====== Supplied information
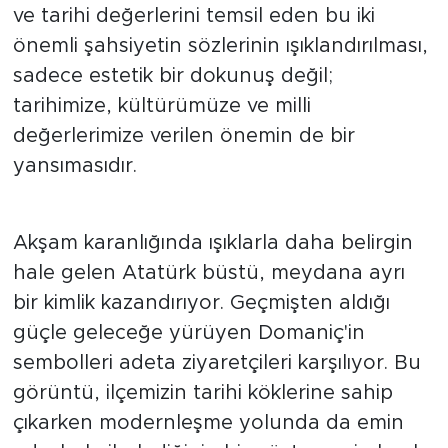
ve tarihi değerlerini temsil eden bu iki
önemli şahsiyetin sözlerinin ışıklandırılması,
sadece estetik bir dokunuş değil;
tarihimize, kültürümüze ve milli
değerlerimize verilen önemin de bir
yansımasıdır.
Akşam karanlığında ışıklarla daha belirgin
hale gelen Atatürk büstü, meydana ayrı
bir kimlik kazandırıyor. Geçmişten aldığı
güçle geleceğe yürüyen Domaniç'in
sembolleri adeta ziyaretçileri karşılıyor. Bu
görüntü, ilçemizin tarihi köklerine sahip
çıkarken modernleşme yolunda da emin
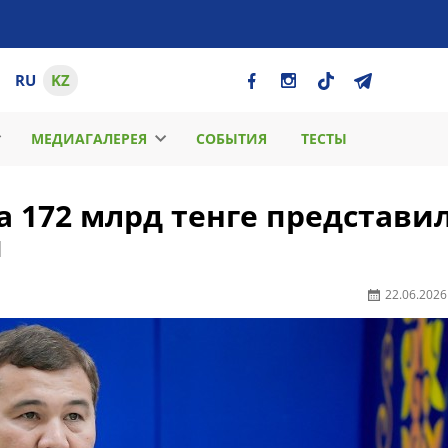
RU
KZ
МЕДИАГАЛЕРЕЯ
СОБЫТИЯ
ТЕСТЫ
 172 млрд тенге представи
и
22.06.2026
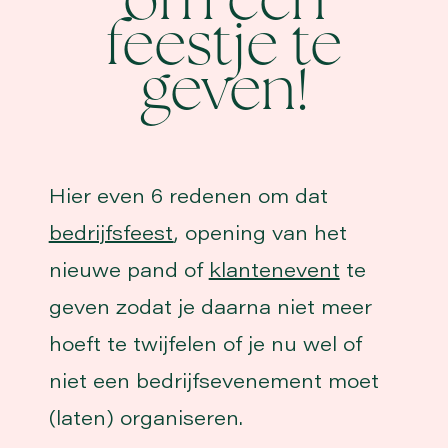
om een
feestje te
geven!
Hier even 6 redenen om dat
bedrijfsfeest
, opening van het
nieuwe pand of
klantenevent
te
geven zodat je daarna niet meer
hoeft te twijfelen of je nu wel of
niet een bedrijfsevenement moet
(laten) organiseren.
============
====== Supplied information
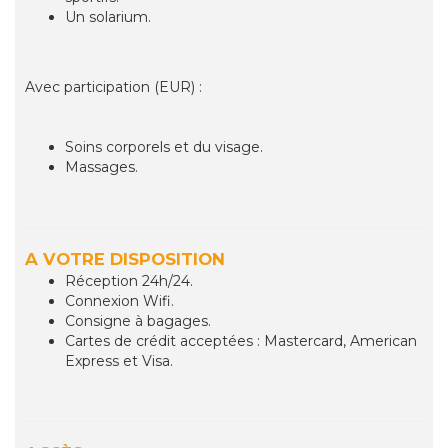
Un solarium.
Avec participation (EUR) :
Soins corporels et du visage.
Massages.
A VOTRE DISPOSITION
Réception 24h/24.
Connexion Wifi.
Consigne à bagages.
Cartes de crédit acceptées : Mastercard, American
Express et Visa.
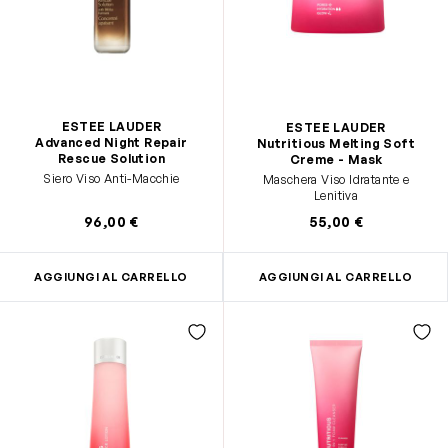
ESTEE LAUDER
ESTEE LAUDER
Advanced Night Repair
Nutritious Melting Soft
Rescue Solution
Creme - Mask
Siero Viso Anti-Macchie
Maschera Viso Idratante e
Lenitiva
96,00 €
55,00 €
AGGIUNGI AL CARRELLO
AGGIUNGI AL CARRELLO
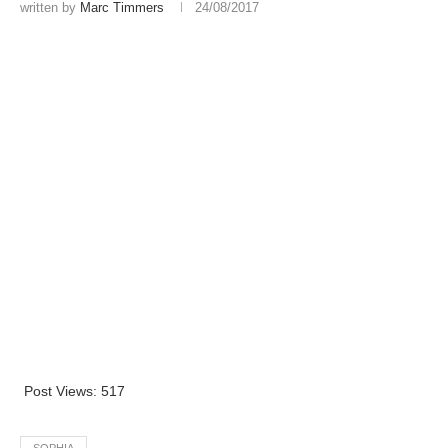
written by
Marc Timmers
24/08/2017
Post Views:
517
============
* **Task**
Collect each line of the records that contains the word "Viso". Treat uppercase and lowercase letters as different.

* **Output**
Siero Viso Anti-Macchie
Maschera Viso Idratante e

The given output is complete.